When his face appeared at the door, he said, “Can I speak to you outside?”
“I’d rather not leave her.”
“It will be just a moment.”
I edged around the perimeter of the room and followed the old man to the stairs. The room had filled with light, and as a result the hallway seemed darker than tar. From somewhere downstairs a radio shouted out old songs, Top 40 hits from an era long gone quiet, but too fast, voices pitching up too high.
“Where’s Screwdriver?”
Seventy laughed. “Is that what you called him?”
We refused to look at each other. The dark of the hallway obliged us.
“Lily’s not dead in the past.”
I said, “Don’t you think I’ve already fucked things up enough?” I had meant just Lily, but the way Seventy was nodding I realized it could mean so much more.
“Oh, yes. You have. You fucked everything up very nicely. But now you know your goal has changed. Lily didn’t deserve this. Fuck what happens to you. You’re dead already. But Lily—”
“How?”
“All you have to do is keep her from going to the hotel. One of us invites her. Stop that invitation. How hard can that be?”
I watched the floor between us. The songs on the radio fuzzed out and were replaced by voices speaking Chinese.
“Shit,” I said.
He nodded. “You’ve got no fucking choice.” He gripped his cane like a club, as he had before.

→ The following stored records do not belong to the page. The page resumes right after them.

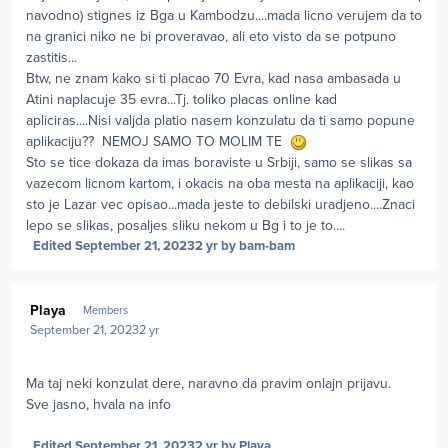
navodno) stignes iz Bga u Kambodzu....mada licno verujem da to
na granici niko ne bi proveravao, ali eto visto da se potpuno
zastitis...
Btw, ne znam kako si ti placao 70 Evra, kad nasa ambasada u
Atini naplacuje 35 evra...Tj. toliko placas online kad
apliciras....Nisi valjda platio nasem konzulatu da ti samo popune
aplikaciju?? NEMOJ SAMO TO MOLIM TE
Sto se tice dokaza da imas boraviste u Srbiji, samo se slikas sa
vazecom licnom kartom, i okacis na oba mesta na aplikaciji, kao
sto je Lazar vec opisao...mada jeste to debilski uradjeno....Znaci
lepo se slikas, posaljes sliku nekom u Bg i to je to....
Edited
September 21, 2023
2 yr
by bam-bam
Author stats
Playa
Members
September 21, 2023
2 yr
Ma taj neki konzulat dere, naravno da pravim onlajn prijavu.
Sve jasno, hvala na info
Edited
September 21, 2023
2 yr
by Playa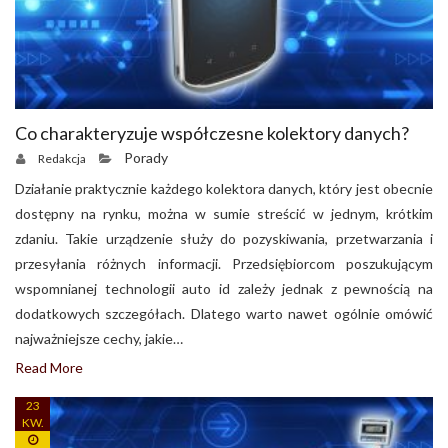
Co charakteryzuje współczesne kolektory danych?
Porady
Redakcja
Działanie praktycznie każdego kolektora danych, który jest obecnie
dostępny na rynku, można w sumie streścić w jednym, krótkim
zdaniu. Takie urządzenie służy do pozyskiwania, przetwarzania i
przesyłania różnych informacji. Przedsiębiorcom poszukującym
wspomnianej technologii auto id zależy jednak z pewnością na
dodatkowych szczegółach. Dlatego warto nawet ogólnie omówić
najważniejsze cechy, jakie…
Read More
23
KW.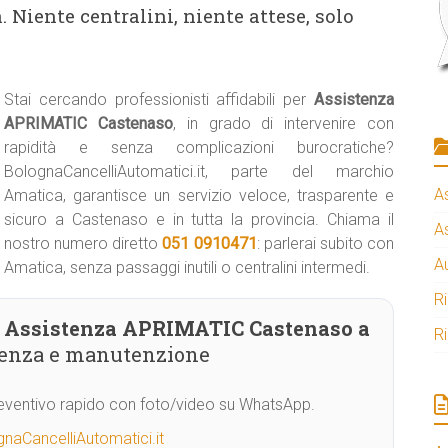
 Niente centralini, niente attese, solo
Stai cercando professionisti affidabili per
Assistenza
APRIMATIC Castenaso
, in grado di intervenire con
rapidità e senza complicazioni burocratiche?
BolognaCancelliAutomatici.it, parte del marchio
A
Amatica, garantisce un servizio veloce, trasparente e
sicuro a Castenaso e in tutta la provincia. Chiama il
A
nostro numero diretto
051 0910471
: parlerai subito con
A
Amatica, senza passaggi inutili o centralini intermedi.
R
Assistenza APRIMATIC Castenaso a
R
stenza e manutenzione
Preventivo rapido con foto/video su WhatsApp.
naCancelliAutomatici.it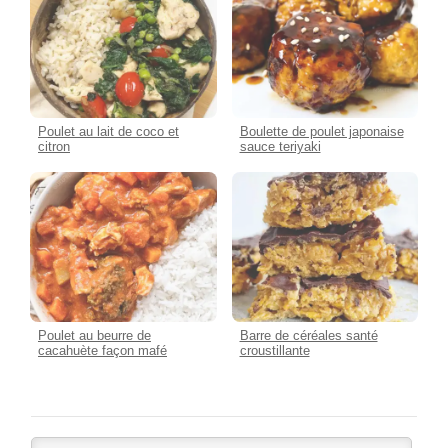
Poulet au lait de coco et
Boulette de poulet japonaise
citron
sauce teriyaki
Poulet au beurre de
Barre de céréales santé
cacahuète façon mafé
croustillante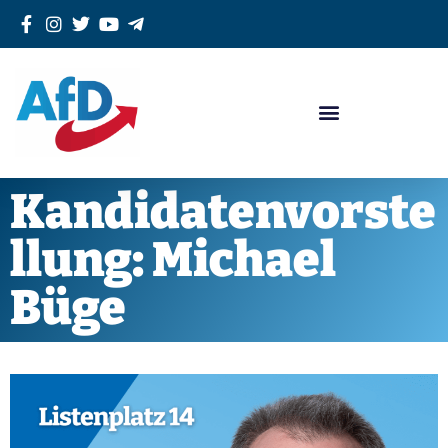
Kandidatenvorste
llung: Michael
Büge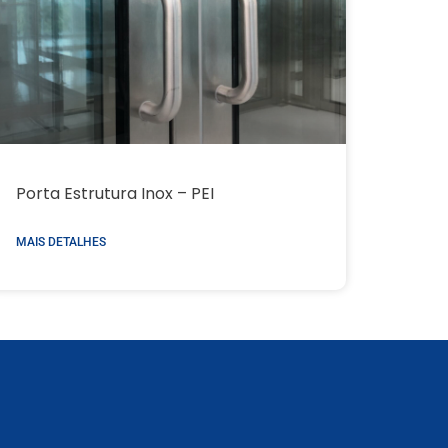
Porta Estrutura Inox – PEI
MAIS DETALHES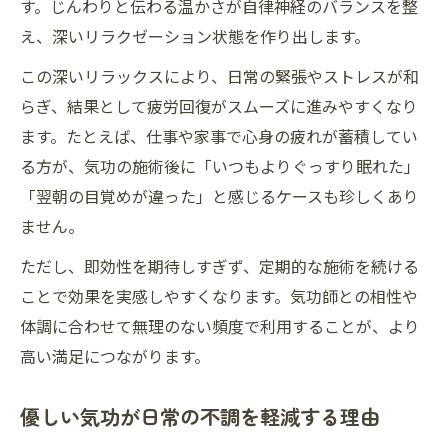
す。じんわりと伝わる温かさが自律神経のバランスを整
え、深いリラクゼーション状態を作り出します。
この深いリラックスにより、日常の緊張やストレスが和
らぎ、結果として疲労回復がスムーズに進みやすくなり
ます。たとえば、仕事や家事で心身の疲れが蓄積してい
る方が、気功の施術後に「いつもよりぐっすり眠れた」
「翌朝の目覚めが違った」と感じるケースも珍しくあり
ません。
ただし、即効性を期待しすぎず、定期的な施術を続ける
ことで効果を実感しやすくなります。気功師との相性や
体調に合わせて無理のない頻度で利用することが、より
高い満足につながります。
優しい気功が日常の不調を軽減する理由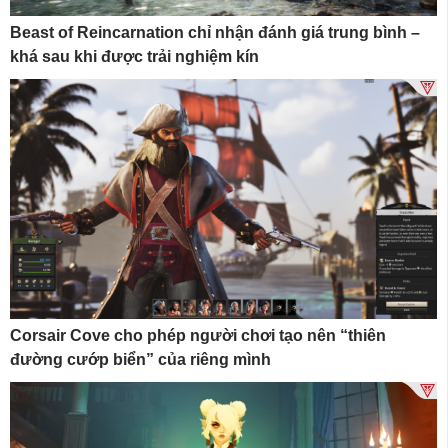
Beast of Reincarnation chỉ nhận đánh giá trung bình –
khá sau khi được trải nghiệm kín
Corsair Cove cho phép người chơi tạo nên “thiên
đường cướp biển” của riêng mình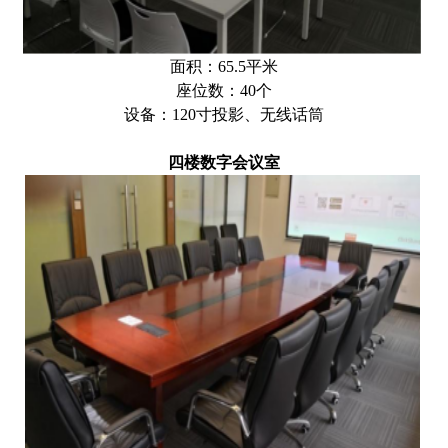
面积：65.5平米
座位数：40个
设备：120寸投影、无线话筒
四楼数字会议室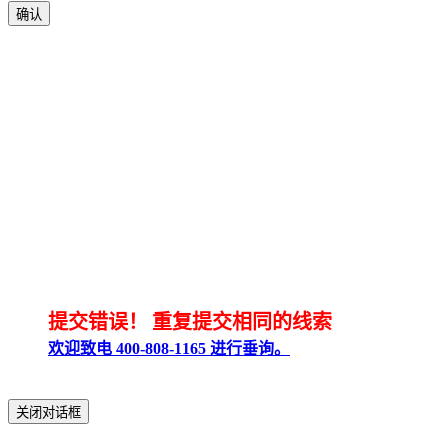
确认
提交错误！
重复提交相同的线索
欢迎致电 400-808-1165 进行垂询。
关闭对话框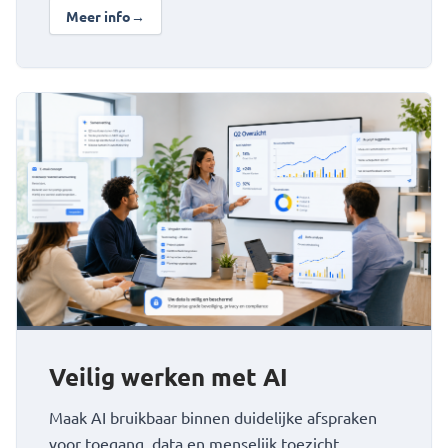
Meer info
→
over Beheersbare klantcommunicatie
Bekijk Veilig werken met AI
Veilig werken met AI
Maak AI bruikbaar binnen duidelijke afspraken
voor toegang, data en menselijk toezicht.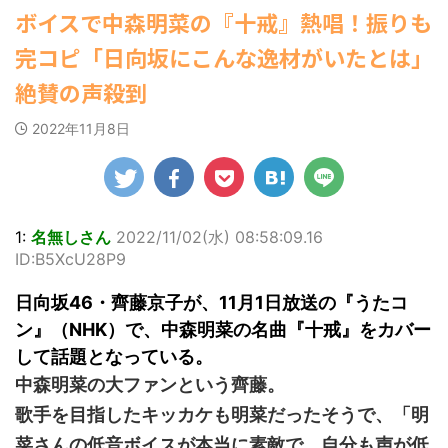
ゆかさんが、6月
すなう！ まとめアンテナ
マルWeb』のグラ
(7/30
社）が、週間2.5万
ボイスで中森明菜の『十戒』熱唱！振りも
罪 / 気になるニュースまとめアンテナ
22:16)
20日発売のマンガ
ビアに初登場し
部を売り上げ、
(8/28 23:50)
勇気を出して白人美女にチン凸し
誌「週刊ヤングマ
た。 グラマラスな
6/20付「オリコン
完コピ「日向坂にこんな逸材がいたとは」
たアジア人短小男♂、爆笑されて... /
Powered by livedoor 相互
ガジン」（講談
ボディを武器に、
週間BOOKランキ
にゅーすなう！ まとめアンテナ
RSS
社）第29号の表紙
グラビア界を席巻
ング」、同ランキ
絶賛の声殺到
(7/30 22:06)
に登場した。 南さ
中の本郷。 今回、
ングジャンル別
海外「日本よ、お前がナンバーワ
んは2005年10月10
サイトには15カッ
「写真集」で共に2
ンだ」 熊本地震直後の日本の対... / に
2022年11月8日
ゅーすなう！ まとめアンテナ
日生まれの16歳。
(7/30
トが掲載されてお
位にランクインし
21:56)
今年2月に同誌の表
り、ボディライン
た。 【写真18枚】
紙を飾ったことが
際立つタイトなセ
Powered by livedoor 相互
大胆すぎる肌見
話題になり、早く
クシーニット姿の
せ…ほぼ'手ぶら'な
RSS
も再登場した。
カットから、笑顔
中川翔子 自身10年
「異例続きの高校1
キュートなビキ
ぶりの写真集とな
1:
名無しさん
2022/11/02(水) 08:58:09.16
年生にグラビア界
ニ、迫力バスト目
る本作は、全編沖
ID:B5XcU28P9
が揺れた！！」と
を引くランジェリ
縄でロケを敢行。
紹介され、水着姿
ー姿のカットなど
本作撮影にあた
日向坂46・齊藤京子が、11月1日放送の『うたコ
を披露した。 ...
盛りだくさんの内
り、「スゴい決意
ン』（NHK）で、中森明菜の名曲『十戒』をカバー
容となっている。
をさせていただい
http://www.rbbto
て8キロ（痩せ
して話題となっている。
da ...
た）。デビュー当
中森明菜の大ファンという齊藤。
時の体重まで ...
歌手を目指したキッカケも明菜だったそうで、「明
菜さんの低音ボイスが本当に素敵で、自分も声が低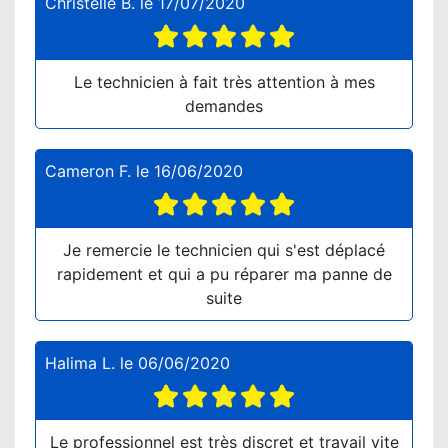
Christelle B.
le
17/07/2020
Le technicien à fait très attention à mes
demandes
Cameron F.
le
16/06/2020
Je remercie le technicien qui s'est déplacé
rapidement et qui a pu réparer ma panne de
suite
Halima L.
le
06/06/2020
Le professionnel est très discret et travail vite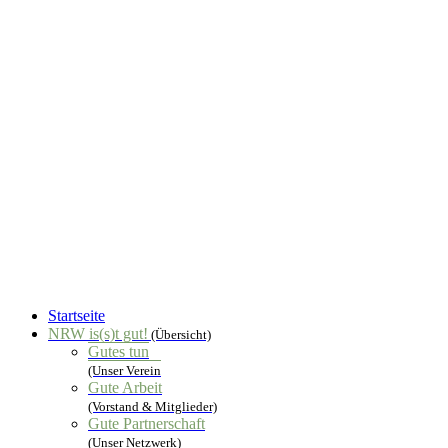
Startseite
NRW is(s)t gut!
(Übersicht)
Gutes tun
(Unser Verein
Gute Arbeit
(Vorstand & Mitglieder)
Gute Partnerschaft
(Unser Netzwerk)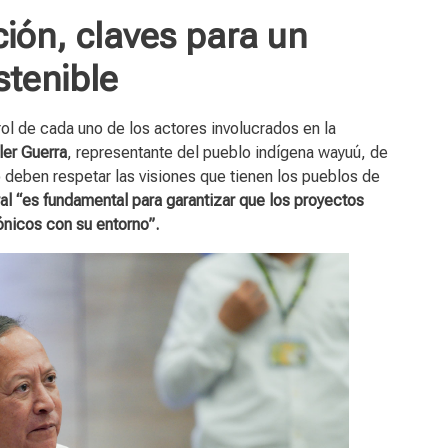
ción, claves para un
stenible
rol de cada uno de los actores involucrados en la
ler Guerra
, representante del pueblo indígena wayuú, de
o deben respetar las visiones que tienen los pueblos de
l “es fundamental para garantizar que los proyectos
nicos con su entorno”.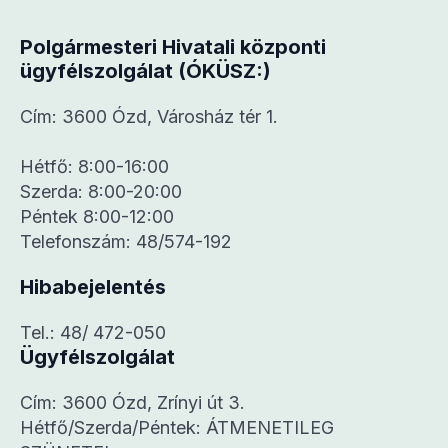
Polgármesteri Hivatali központi
ügyfélszolgálat (ÓKÜSZ:)
Cím: 3600 Ózd, Városház tér 1.
Hétfő: 8:00-16:00
Szerda: 8:00-20:00
Péntek 8:00-12:00
Telefonszám: 48/574-192
Hibabejelentés
Tel.: 48/ 472-050
Ügyfélszolgálat
Cím: 3600 Ózd, Zrínyi út 3.
Hétfő/Szerda/Péntek: ÁTMENETILEG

“You gonna threaten me again?”
“Don’t have to. There’s a whole group of Elders who are ready to kick the shit out of you if you try to chicken out.”
I put on the jacket. “Why can’t one of you do it?”
“We don’t need to go back,” he said simply. “We already know you do.”
I laughed and returned to the room where Lily lay, surveying it for anything I might have dropped. On the table was the strange silver device, the only thing she’d given me. I took that. I lifted the video camera, popped out the tape and pocketed it.
From the door Seventy held out a hand. “I’ll take the tape.”
“Why?”
“Because it’s mine.”
I pulled the tape out, thought that I could snap open the cassette and rip the tape before he could stop me. I handed it to him, certain it was the wrong thing to do. At her sink I ran a glass under the weak stream of dirty water, filled it, and drank, then refilled and drank again. I’d need to get food but didn’t want to look through her cupboards.
The hallway was empty, Seventy already gone. I didn’t see him or any Elders on my way to the raft. Truth was I didn’t look for them. Instead I focused on my own hunger and the weight of the guns and the odd metallic squid in my pocket. How far back I needed to go was a guess. I thought six months would be sufficient. As if to confirm this, my hand dipped into my pocket and hit the extra timepiece I carried. Of course six months was enough. It already had been. I worried the watch I’d found meant I was doomed to another failure.
I’d have to find someplace long-term to set the raft. I’d figure that out when I got there.